The Royal Canadian Mint: The Winnipeg Branch of the Royal Canadian Mint was officially opened in 1976 and produces the entire supply of circulation coins. The state of the art glass building is located 520 Lagimodiere Boulevard and fascinating guided tours on the science of coin-making are conducted throughout the year.

The Aboriginal Centre: Stately columns and ornate art work adorn this fully restored historical site. Located in the CP Rail Station, visitors can enjoy traditional Aboriginal cuisine in the restaurant and experience Aboriginal culture with an interesting guided tour.

The Exchange District National Historic Site: Situated in the heart of downtown, it is a great place to explore with its cosmopolitan atmosphere, amazing dining and retail experiences on offer, architecture, art galleries, music and cultural establishments and festivals.

Manitoba Legislative Building: Completed in 1920, it is famous for the gold covered bronze statue perched on top of the copper dome. Other aspects of interest are the Grand Staircase, the Rotunda, Corinthian columns, statues and busts.

Esplanade Riel:  A popular tourist attraction especially with photographers, this pedestrian bridge spans the Red River. The restaurant on the bridge provides visitors with great views.

St. Boniface: Stroll over the Esplanade Riel to the French Quarter known as St Boniface. A wide variety of activities, festivals and exhibitions are always on offer. There are numerous shops and plenty of restaurants to tempt your palate.

St. Boniface Cathedral: Also located in the French Quarter, the facade of the original cathedral, which was destroyed by fire in 1968, has been incorporated into the design of the new church. Theatrical productions are sometimes performed in the cemetery which is located adjacent to the cathedral.

Osborne Village: This is Winnipeg's most densely populated and oldest neighbourhood oozing character and charm. Many of the buildings in the area still boast the original architectural details. There are venues for musical entertainment, dance studios, an exciting collection of boutiques stores, businesses, restaurants, nightclubs and many popular annual events are held here.

Manitoba Museum: Located in the heart of the historic Exchange District in downtown Winnipeg, the collections exhibited in this museum reflect the history and environment of the province of Manitoba. The museum has a virtual underwater observatory, a Science Gallery hall, publications and Planetarium shows.

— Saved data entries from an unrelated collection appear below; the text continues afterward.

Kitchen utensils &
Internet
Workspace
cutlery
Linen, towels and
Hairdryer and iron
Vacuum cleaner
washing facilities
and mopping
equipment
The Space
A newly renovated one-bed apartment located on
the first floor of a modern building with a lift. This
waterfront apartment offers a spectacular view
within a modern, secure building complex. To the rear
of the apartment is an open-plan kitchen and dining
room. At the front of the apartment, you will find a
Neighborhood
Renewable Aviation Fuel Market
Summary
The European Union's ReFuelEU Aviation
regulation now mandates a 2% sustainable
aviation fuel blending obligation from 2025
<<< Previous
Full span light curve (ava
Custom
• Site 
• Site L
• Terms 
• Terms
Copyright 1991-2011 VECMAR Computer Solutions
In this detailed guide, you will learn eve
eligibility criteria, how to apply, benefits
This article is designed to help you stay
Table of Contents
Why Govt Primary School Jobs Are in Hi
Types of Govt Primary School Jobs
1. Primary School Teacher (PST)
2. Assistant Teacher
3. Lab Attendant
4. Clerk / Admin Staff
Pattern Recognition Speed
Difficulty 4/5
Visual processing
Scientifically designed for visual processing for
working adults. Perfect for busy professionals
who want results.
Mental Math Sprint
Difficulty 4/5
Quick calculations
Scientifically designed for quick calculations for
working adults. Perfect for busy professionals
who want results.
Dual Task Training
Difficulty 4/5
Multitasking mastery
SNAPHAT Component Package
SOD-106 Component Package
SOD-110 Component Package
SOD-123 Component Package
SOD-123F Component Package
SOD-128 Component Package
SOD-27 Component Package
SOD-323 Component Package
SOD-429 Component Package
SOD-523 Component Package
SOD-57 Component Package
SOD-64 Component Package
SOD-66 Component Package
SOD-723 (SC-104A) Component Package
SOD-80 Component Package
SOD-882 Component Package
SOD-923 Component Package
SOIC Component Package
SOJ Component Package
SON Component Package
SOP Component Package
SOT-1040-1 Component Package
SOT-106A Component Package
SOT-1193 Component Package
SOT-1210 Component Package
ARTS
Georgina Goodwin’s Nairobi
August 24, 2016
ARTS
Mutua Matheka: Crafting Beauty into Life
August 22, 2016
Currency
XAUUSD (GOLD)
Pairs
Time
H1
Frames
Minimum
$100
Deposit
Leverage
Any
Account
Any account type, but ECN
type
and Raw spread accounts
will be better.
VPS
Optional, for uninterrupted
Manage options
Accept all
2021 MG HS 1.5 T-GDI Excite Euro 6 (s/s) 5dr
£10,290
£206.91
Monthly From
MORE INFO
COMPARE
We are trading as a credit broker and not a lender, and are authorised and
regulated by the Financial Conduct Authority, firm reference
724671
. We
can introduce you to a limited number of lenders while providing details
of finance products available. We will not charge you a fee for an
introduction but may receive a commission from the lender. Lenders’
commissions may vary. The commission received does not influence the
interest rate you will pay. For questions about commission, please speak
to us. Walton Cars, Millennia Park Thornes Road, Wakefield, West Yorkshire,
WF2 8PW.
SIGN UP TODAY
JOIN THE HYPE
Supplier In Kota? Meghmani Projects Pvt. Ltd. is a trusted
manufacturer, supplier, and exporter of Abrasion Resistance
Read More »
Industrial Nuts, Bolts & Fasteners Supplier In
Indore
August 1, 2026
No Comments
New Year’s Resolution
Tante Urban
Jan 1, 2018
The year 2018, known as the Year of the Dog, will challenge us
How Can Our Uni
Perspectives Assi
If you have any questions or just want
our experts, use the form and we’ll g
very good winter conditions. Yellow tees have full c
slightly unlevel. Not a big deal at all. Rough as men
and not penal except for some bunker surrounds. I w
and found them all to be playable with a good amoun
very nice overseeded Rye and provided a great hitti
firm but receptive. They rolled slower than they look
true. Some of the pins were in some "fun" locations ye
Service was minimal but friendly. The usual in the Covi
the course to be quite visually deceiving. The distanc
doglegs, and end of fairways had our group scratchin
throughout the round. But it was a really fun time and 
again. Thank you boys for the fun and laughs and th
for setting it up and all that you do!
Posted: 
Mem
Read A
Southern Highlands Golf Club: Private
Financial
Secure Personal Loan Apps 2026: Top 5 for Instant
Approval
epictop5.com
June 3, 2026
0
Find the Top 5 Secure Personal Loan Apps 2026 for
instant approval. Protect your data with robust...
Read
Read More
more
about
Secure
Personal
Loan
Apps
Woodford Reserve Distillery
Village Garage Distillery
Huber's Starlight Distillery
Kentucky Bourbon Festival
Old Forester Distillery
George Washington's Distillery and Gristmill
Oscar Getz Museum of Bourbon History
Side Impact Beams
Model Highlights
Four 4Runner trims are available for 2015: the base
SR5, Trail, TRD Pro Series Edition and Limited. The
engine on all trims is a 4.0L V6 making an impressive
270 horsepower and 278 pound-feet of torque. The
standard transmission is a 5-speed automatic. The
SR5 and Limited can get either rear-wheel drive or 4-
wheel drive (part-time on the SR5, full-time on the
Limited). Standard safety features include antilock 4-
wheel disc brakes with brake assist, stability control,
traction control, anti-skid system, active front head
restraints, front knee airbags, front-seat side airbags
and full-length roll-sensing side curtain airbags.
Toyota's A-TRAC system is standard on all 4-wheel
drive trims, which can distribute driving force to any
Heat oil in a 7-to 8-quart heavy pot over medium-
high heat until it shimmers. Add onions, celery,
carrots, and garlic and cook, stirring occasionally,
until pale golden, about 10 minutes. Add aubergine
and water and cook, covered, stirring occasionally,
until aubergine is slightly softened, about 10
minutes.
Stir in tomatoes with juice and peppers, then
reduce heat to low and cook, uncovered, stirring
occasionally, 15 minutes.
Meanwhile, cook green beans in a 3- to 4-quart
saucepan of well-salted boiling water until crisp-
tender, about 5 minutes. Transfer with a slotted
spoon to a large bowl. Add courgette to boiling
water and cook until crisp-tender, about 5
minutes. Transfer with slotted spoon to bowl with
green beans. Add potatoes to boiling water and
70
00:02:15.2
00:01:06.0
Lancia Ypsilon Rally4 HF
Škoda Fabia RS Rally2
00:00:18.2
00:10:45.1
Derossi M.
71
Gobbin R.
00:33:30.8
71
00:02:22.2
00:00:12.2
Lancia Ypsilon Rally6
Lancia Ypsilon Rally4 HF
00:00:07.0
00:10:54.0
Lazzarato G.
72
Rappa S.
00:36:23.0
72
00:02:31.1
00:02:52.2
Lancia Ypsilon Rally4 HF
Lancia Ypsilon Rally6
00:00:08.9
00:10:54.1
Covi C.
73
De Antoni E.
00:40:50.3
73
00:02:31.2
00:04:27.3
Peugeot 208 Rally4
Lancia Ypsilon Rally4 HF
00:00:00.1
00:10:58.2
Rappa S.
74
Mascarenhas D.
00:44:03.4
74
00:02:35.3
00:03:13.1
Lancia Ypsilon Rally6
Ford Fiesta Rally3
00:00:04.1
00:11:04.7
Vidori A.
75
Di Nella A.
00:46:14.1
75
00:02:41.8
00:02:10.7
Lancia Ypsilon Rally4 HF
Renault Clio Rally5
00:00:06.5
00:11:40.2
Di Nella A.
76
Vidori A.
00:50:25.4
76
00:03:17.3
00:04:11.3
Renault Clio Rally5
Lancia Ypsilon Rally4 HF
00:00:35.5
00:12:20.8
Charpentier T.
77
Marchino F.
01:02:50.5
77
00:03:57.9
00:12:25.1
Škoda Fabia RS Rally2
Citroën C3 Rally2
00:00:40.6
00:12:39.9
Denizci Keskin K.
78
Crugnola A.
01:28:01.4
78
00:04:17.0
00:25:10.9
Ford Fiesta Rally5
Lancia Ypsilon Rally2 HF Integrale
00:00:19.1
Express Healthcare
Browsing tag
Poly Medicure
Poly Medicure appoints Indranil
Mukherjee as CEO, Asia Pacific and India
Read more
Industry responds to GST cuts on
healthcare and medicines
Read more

Manitoba Children's Museum: Founded in 1983 and considered a "must see" attraction.  It has six permanent galleries and one seasonal gallery and programmes providing endless hours of entertainment and learning.

Fire Fighters Museum of Winnipeg: A delight for children with numerous vintage fire engines on display dating back to 1882, the iconic brass poles used to carry fire fighters to the main floor, a large selection of artifacts and a variety of equipment and apparel from various eras.

Lower Fort Garry National Historic Site of Canada: The fort is the oldest intact stone fort in North America. A recreation of life at the fort in the early 1850's is portrayed by costumed actors during part of the year. The site also offers many exhibits, a Christmas programme and other hands-on activities.

Le musée de Saint-Boniface: Originally a convent for the Grey Nuns, begun in 1846 and finished in 1851. The museum is the largest oak log structure in North America and has a large collection of Louis Riel artifacts. The exhibits offer details of the history and the way of life of Saint Boniface and the Cathedral as well as depicting the lives of the French and Metis people.